Mallorca-Akne
Starker Juckreiz und Hautausschläge auf sonnenbestrahlten Hautregionen wie Gesicht, Dekolleté oder Arme sind ein Hinweis auf eine Sonnenreaktion.
Es können erhabene, gerötete Hautbereiche, Quaddeln, Bläschen, Knötchen oder Plaques auftreten. Ursachen stehen – abgesehen von UVA-Strahlen, seltener UVB-Strahlen – nicht fest. Bei der so genannten Mallorca-Akne kommt es zu ähnlichen Hauterscheinungen wie bei der polymorphen Lichtdermatose. Es handelt sich jedoch um keine Allergie, sondern um das Ergebnis einer Reaktion zwischen UV-Licht und den Talgdrüsen der Haut. Öle, Fette und Emulgatoren in Sonnenschutzpräparaten oder anderen Körperpflegemitteln können diese Reaktion verstärken. Der Mallorca-Akne kann deshalb oft mit fett- und emulgatorfreien Sonnenschutzmitteln erfolgreich vorgebeugt werden.

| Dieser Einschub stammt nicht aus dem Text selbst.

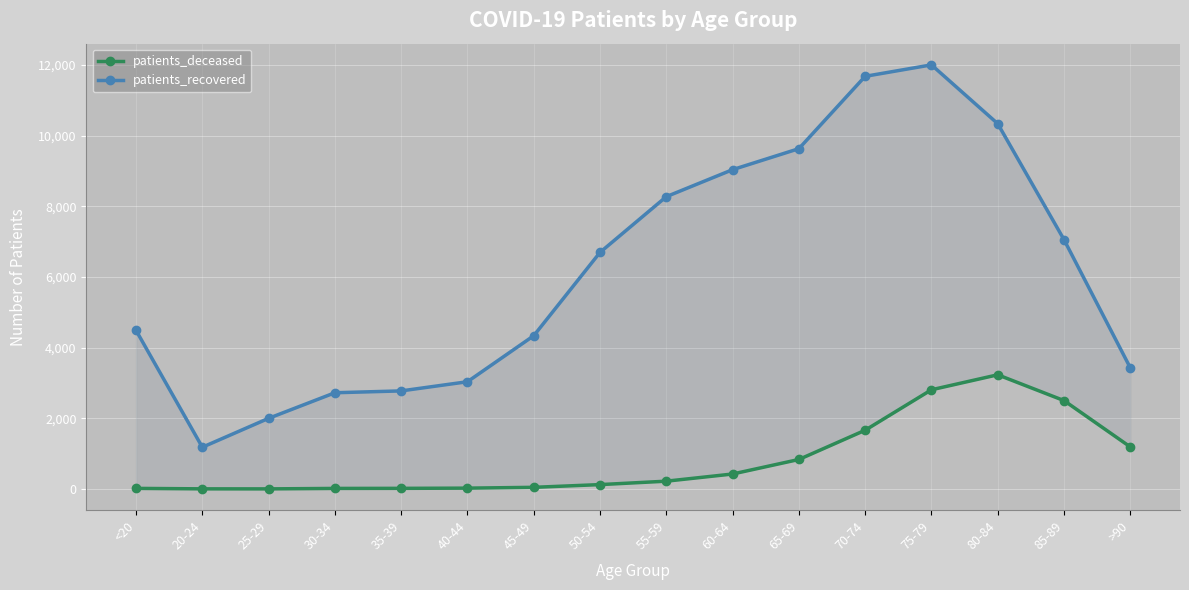

Is it true that patients_recovered equals 11278 at 85-89?

False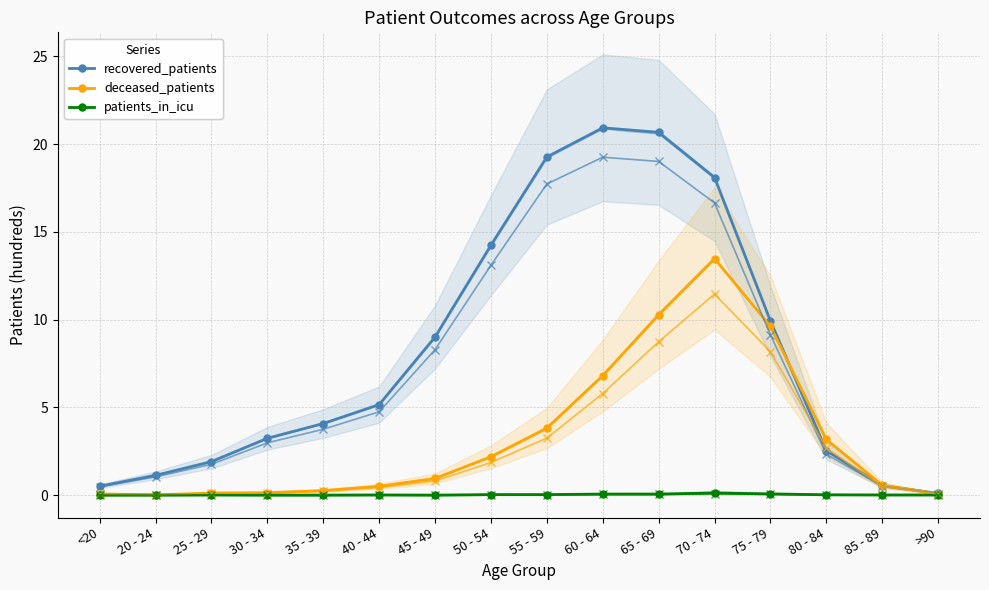

What is the average value of the deceased_patients series?

3.3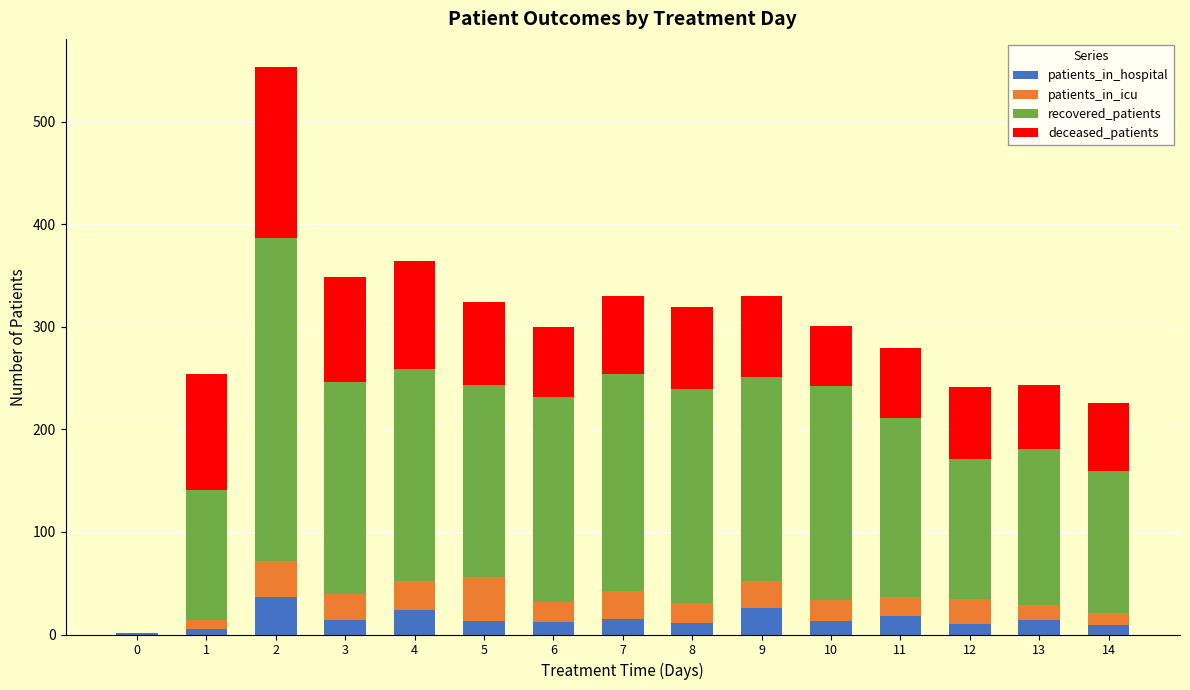

What is the highest value of the patients_in_hospital series?

37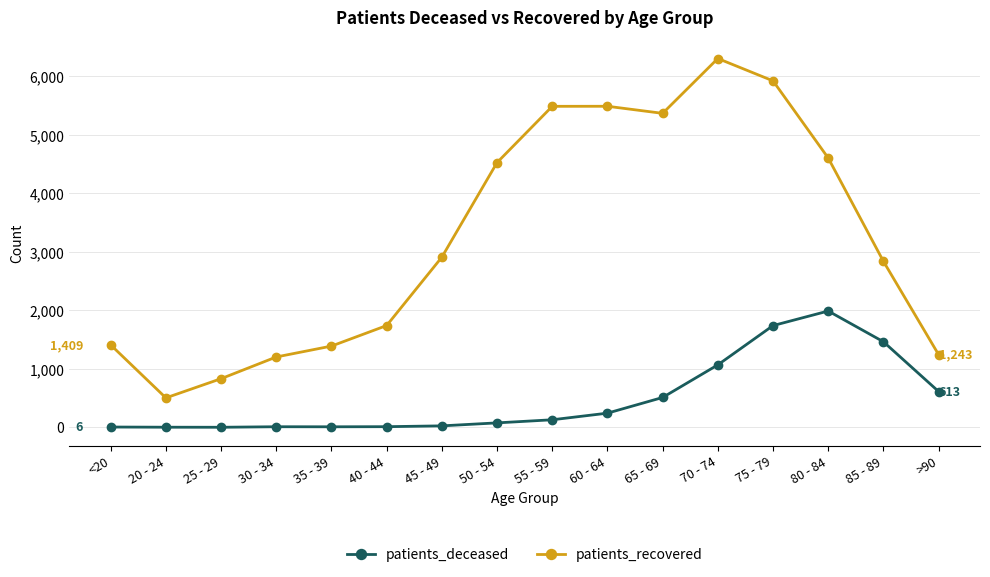

The value of patients_recovered at 55 - 59 is 7537. True or false?

False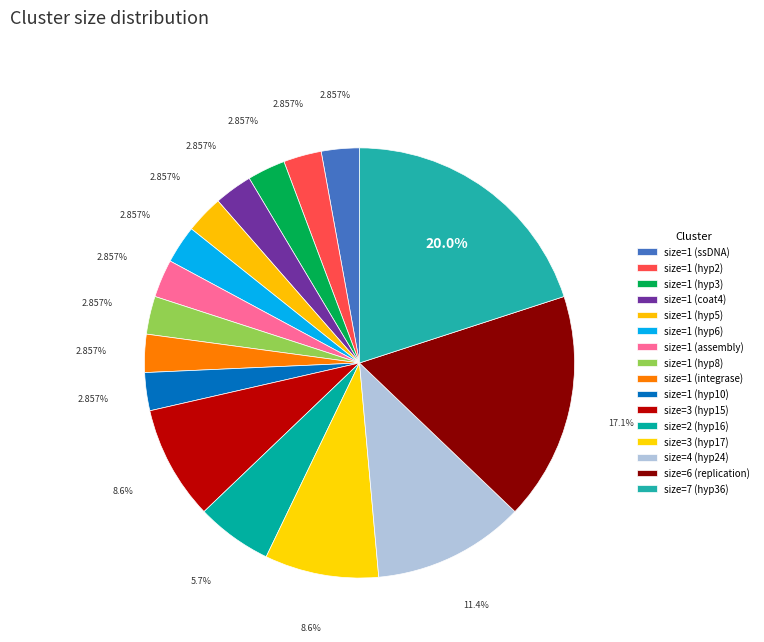

Rank the categories by value from highest to lowest.

36_hypothetical_protein, 29_putative_replication, 24_hypothetical_protein, 15_hypothetical_protein, 17_hypothetical_protein, 16_hypothetical_protein, 1_ssDNA_binding_protein, 2_hypothetical_protein, 3_hypothetical_protein, 4_major_coat_protein, 5_hypothetical_protein, 6_hypothetical_protein, 7_putative_assembly_protein, 8_hypothetical_protein, 9_putative_integrase, 10_hypothetical_protein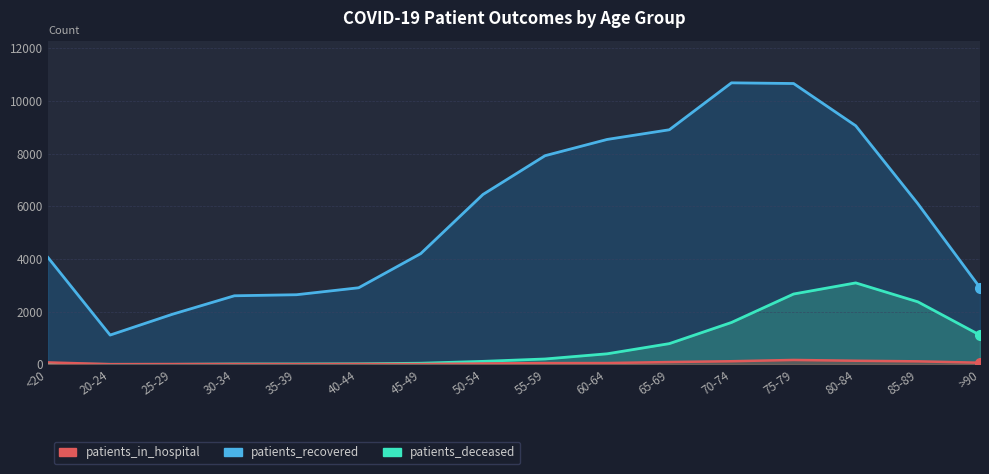

At which label is patients_in_hospital closest to 89?

65-69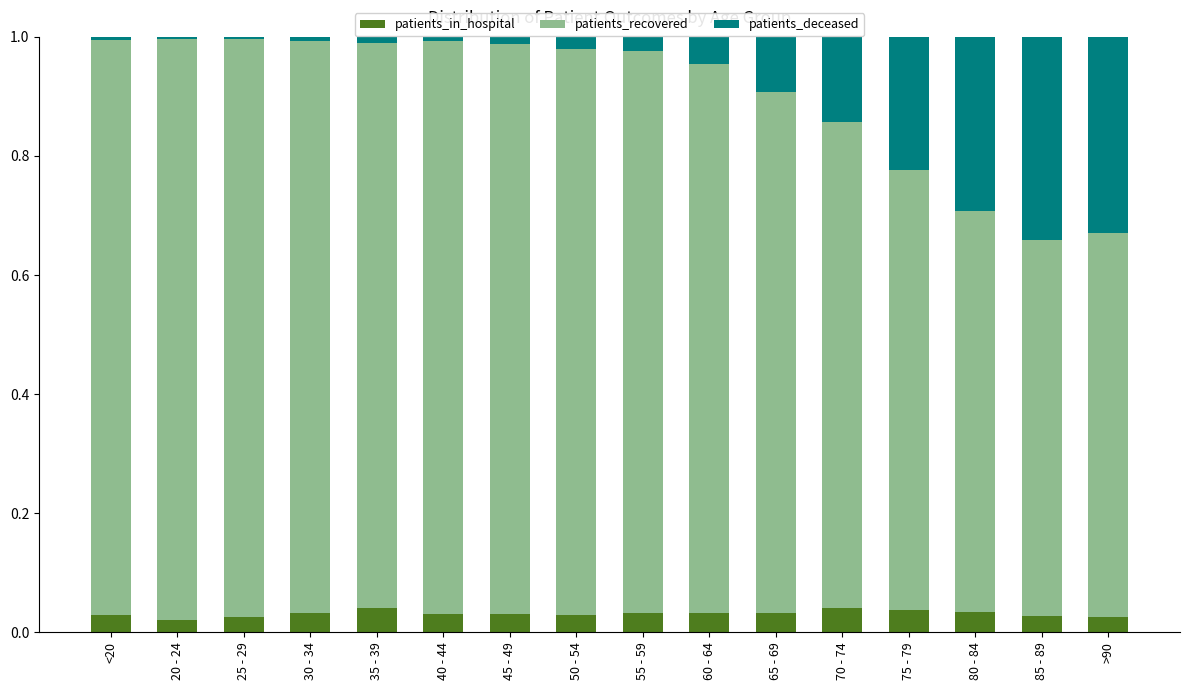

What are all the series names shown in the legend?

patients_in_hospital, patients_recovered, patients_deceased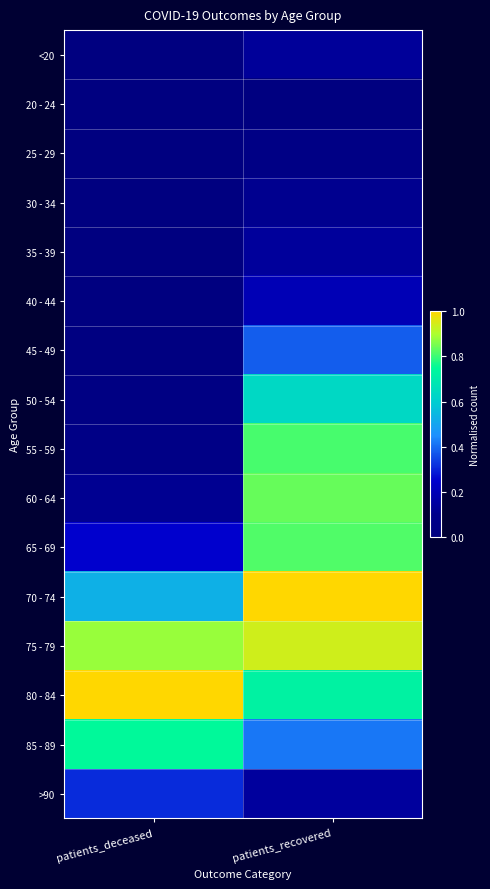

Between patients_deceased and patients_recovered, which is larger?

patients_recovered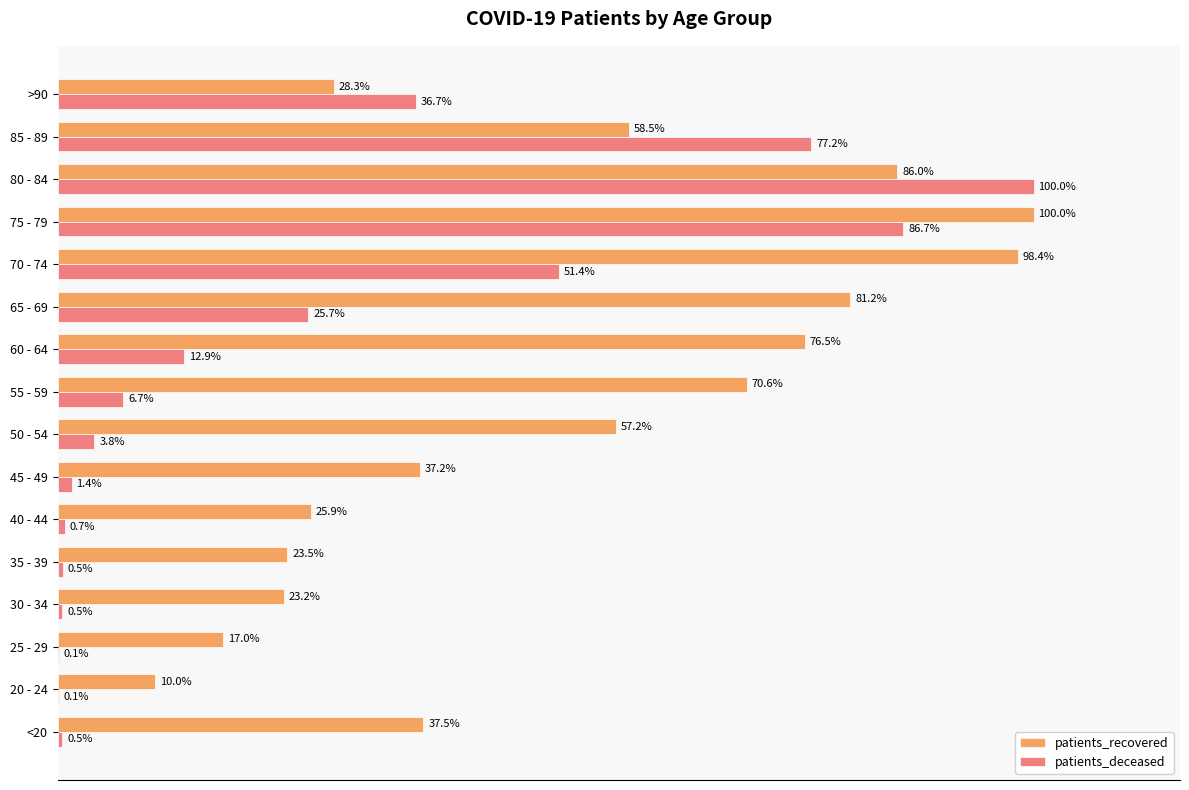

Is the value of patients_recovered at >90 greater than the value of patients_deceased at 80 - 84?

No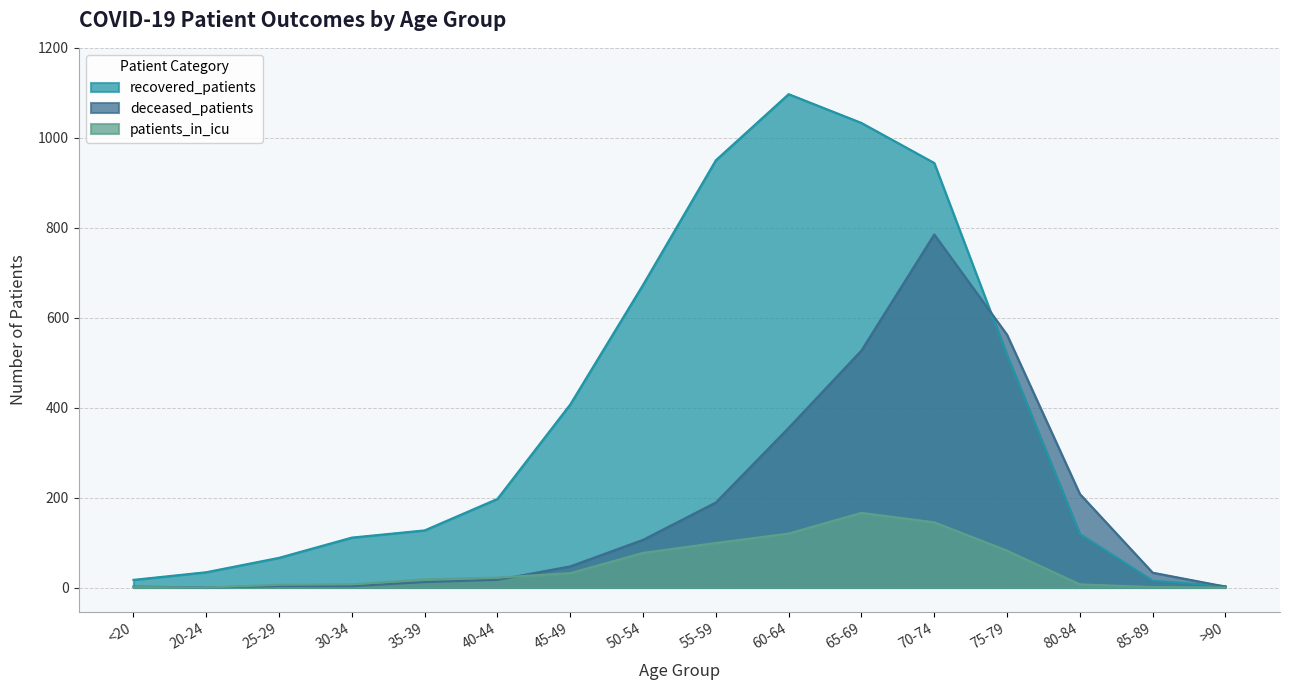

What is the sum of the deceased_patients values at 50-54 and 20-24?

106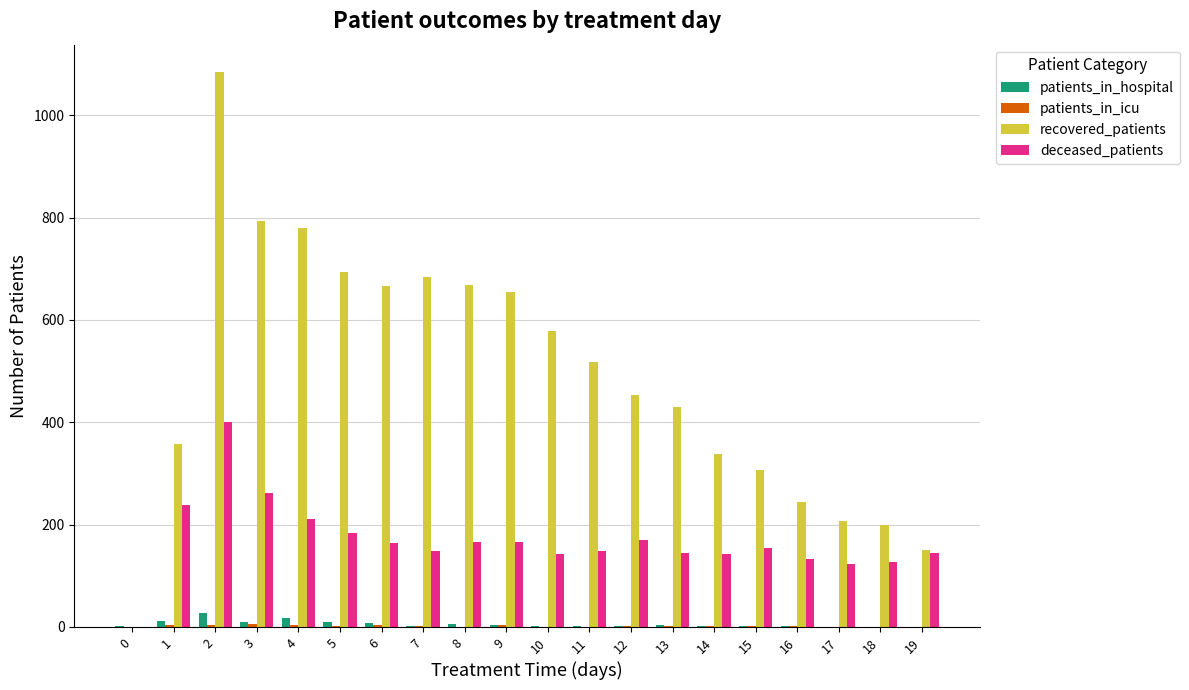

What is the difference between the deceased_patients values at 10 and 12?

26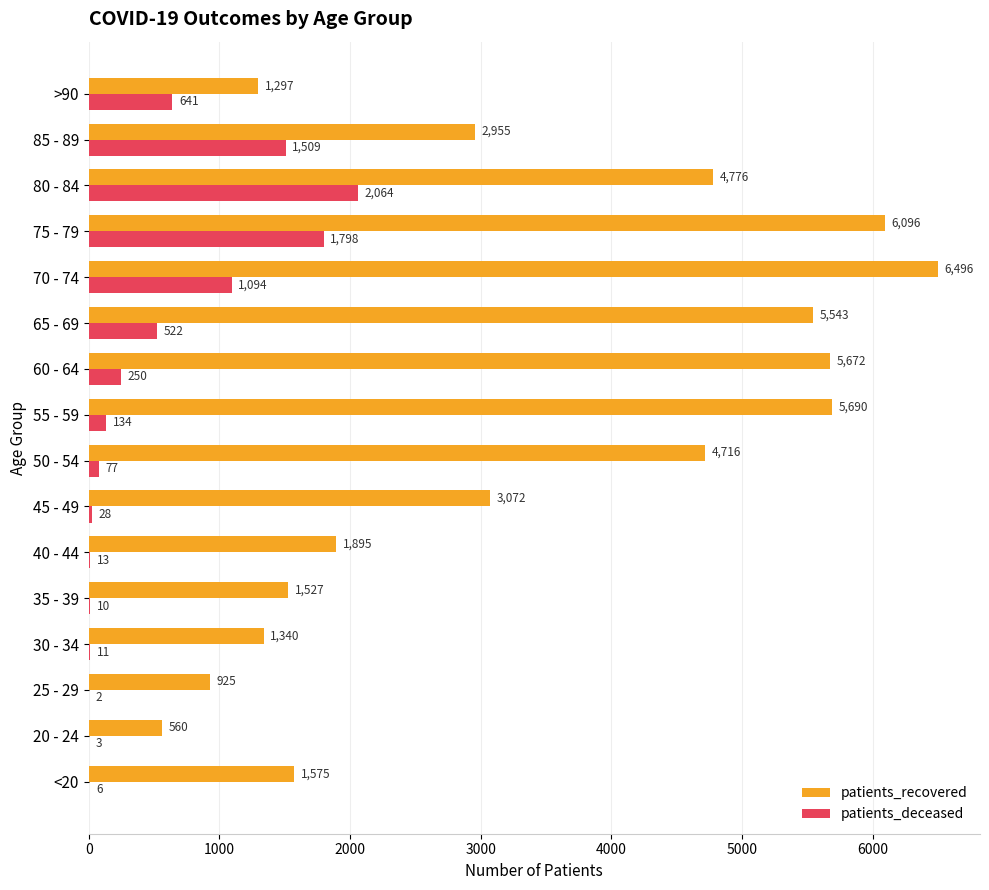

Which category has the highest value in the patients_recovered series?

70 - 74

Als wichtigste Maßnahme gilt bei allen lichtbedingten Erkrankungen: Raus aus der Sonne. Empfindliche Menschen sollten sich langsam an die Sonne gewöhnen – zunächst eher im Schatten bleiben und schützende Kleidung tragen. Oftmals gewöhnt sich die Haut im Laufe des Sommerhalbjahres an die Sonne. Wer weiß, dass seine Haut durch Sonneneinstrahlungen oft mit Hautausschlägen reagiert, sollte sie daher vorsichtig an die Sonne gewöhnen. Diese »Abhärtung« kann durch die Einnahme von Betacarotin, Calcium oder Nikotinamid mit Folsäure unterstützt werden. Die Anwendung von Antioxidantien in einer Creme mehrere Tage vor Antritt des Urlaubs, und der Gebrauch von Sonnenschutzcremes mit Zusatz von Antioxidantien während des Urlaubs können ebenfalls vorbeugend wirken. Darüber hinaus sollte ein fettfreies Sonnenschutzmittel mit hohem Lichtschutzfaktor im UVB- und UVA-Bereich verwendet werden. Doch auch chemische UV-Filter in Sonnenschutzprodukten können in Verbindung mit Sonne Hautprobleme verursachen – dann muss auf Mittel mit physikalischen Filtersubstanzen wie Zinkoxid oder Titanoxid ausgewichen werden – Ihr Apotheker ist dazu ein kompetenter Ansprechpartner. In der Regel klingen akute Krankheitserscheinungen nach wenigen Tagen ab. Haben sich schwere Hautveränderungen entwickelt, ist der Gang zum Arzt unvermeidlich. Bei leichteren Hautreizungen empfiehlt sich eine zusätzliche Zufuhr von Calcium. Neben den bekannten Funktionen wie Mineralisierung der Knochen und Zähne, wichtiger Faktor bei der Blutgerinnung, Regulation von Neurotransmittern uvm., besitzt Calcium zellstabilisierende Wirkung. Um eine »Sonnenallergie« zu vermeiden, kann mit der Einnahme von Calcium schon 2 Tage vor Beginn intensiver Sonneneinstrahlung begonnen werden. Weiters empfehlen sich zur Linderung des Juckreizes eine Kühlung der betroffenen Hautareale und Antihistaminika. Bei einer stärkeren Entzündung der Haut kann für kurze Zeit eine kortisonhaltige Creme oder Emulsion aufgetragen werden. Fragen Sie dazu Ihren Arzt oder Apotheker.